## Required work
Starting from the line containing "smartphone: present [123,508,247,557]", give again every line through the end of the entries, word for word. Pictures stay out of the copy.

==== Entries shown ====

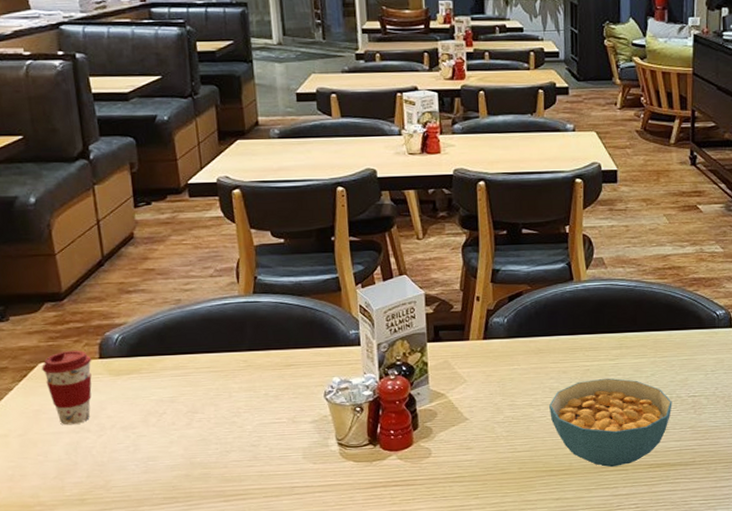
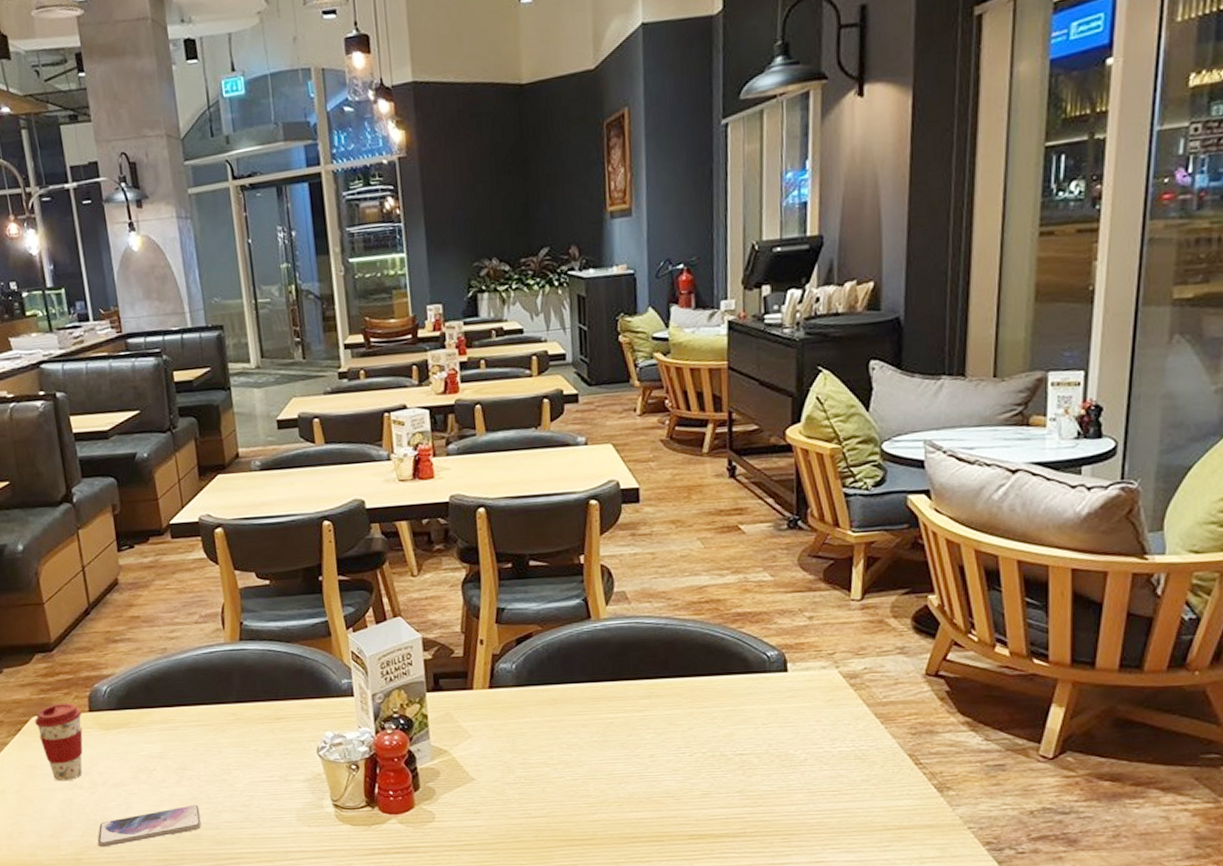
smartphone: none [104,445,210,488] -> present [97,804,202,848]
cereal bowl: present [549,378,672,468] -> none [567,732,715,838]

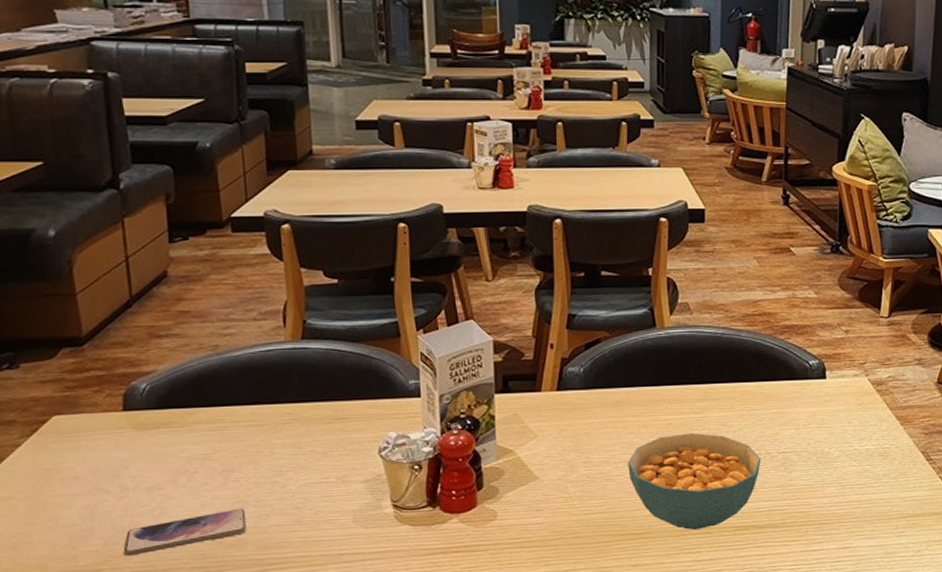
coffee cup: present [34,703,83,782] -> none [55,401,115,486]
cereal bowl: none [567,732,715,838] -> present [628,432,761,530]

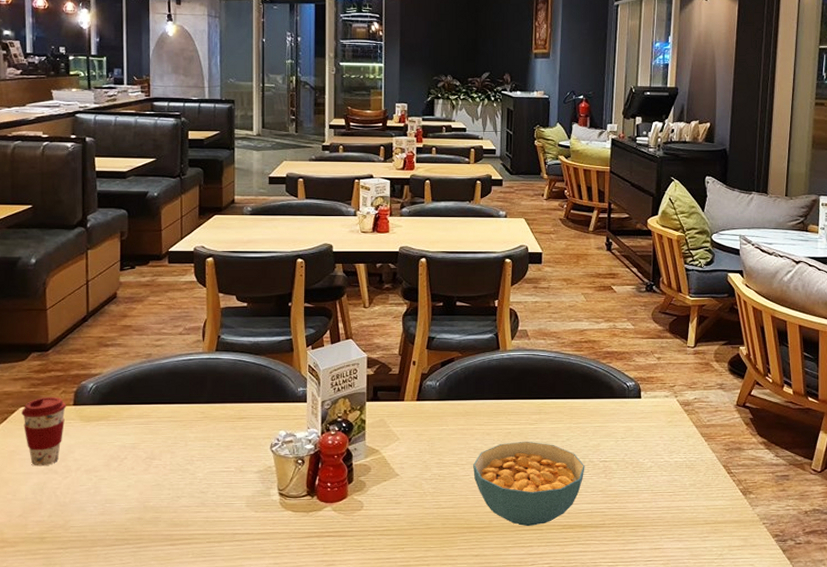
coffee cup: none [55,401,115,486] -> present [21,396,67,466]
smartphone: present [123,508,247,557] -> none [64,490,161,527]

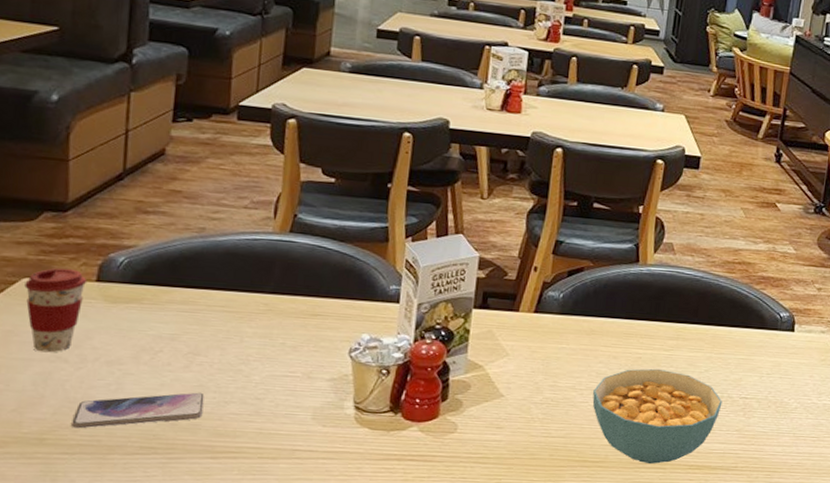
smartphone: none [64,490,161,527] -> present [72,392,205,429]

====

## Answer space
smartphone: present [123,508,247,557] -> none [64,490,161,527]

smartphone: none [64,490,161,527] -> present [72,392,205,429]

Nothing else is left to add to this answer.